■ **GIVEN EXERCISE**: Convert every line of the items below into a numbered list, skipping blank lines and leaving the pictures out of the answer.

Box annotation data
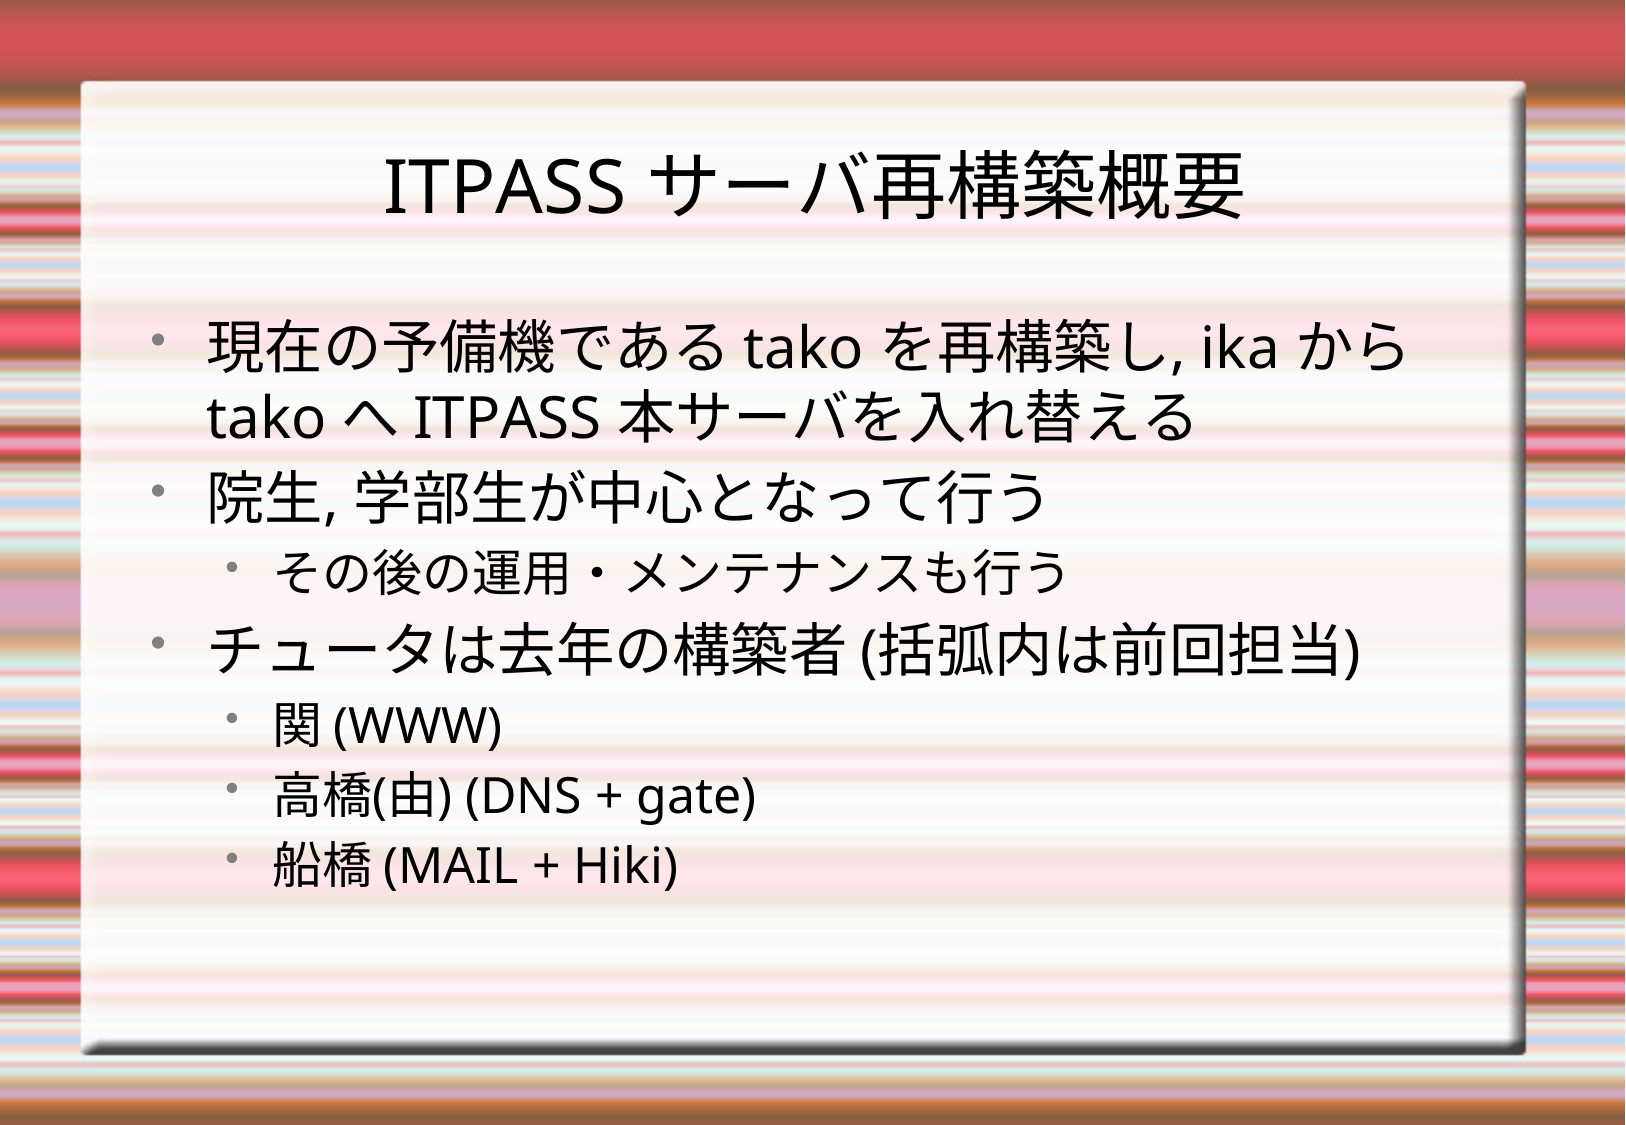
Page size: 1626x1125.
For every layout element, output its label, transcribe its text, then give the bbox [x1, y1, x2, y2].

picture [0, 0, 1625, 1125]
list 現在の予備機である tako を再構築し, ika から tako へ ITPASS 本サーバを入れ替える 院生, 学部生が中心となって行う その後の運用・メンテナンスも行う チュータは去年の構築者 (括弧内は前回担当) 関 (WWW) 高橋(由) (DNS + gate) 船橋 (MAIL + Hiki) [135, 302, 1494, 1041]
title ITPASS サーバ再構築概要 [135, 90, 1494, 278]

■ **OUTPUT FOR THIS EXERCISE**:
1. Page size: 1626x1125.
2. For every layout element, output its label, transcribe its text, then give the bbox [x1, y1, x2, y2].
3. picture [0, 0, 1625, 1125]
4. list 現在の予備機である tako を再構築し, ika から tako へ ITPASS 本サーバを入れ替える 院生, 学部生が中心となって行う その後の運用・メンテナンスも行う チュータは去年の構築者 (括弧内は前回担当) 関 (WWW) 高橋(由) (DNS + gate) 船橋 (MAIL + Hiki) [135, 302, 1494, 1041]
5. title ITPASS サーバ再構築概要 [135, 90, 1494, 278]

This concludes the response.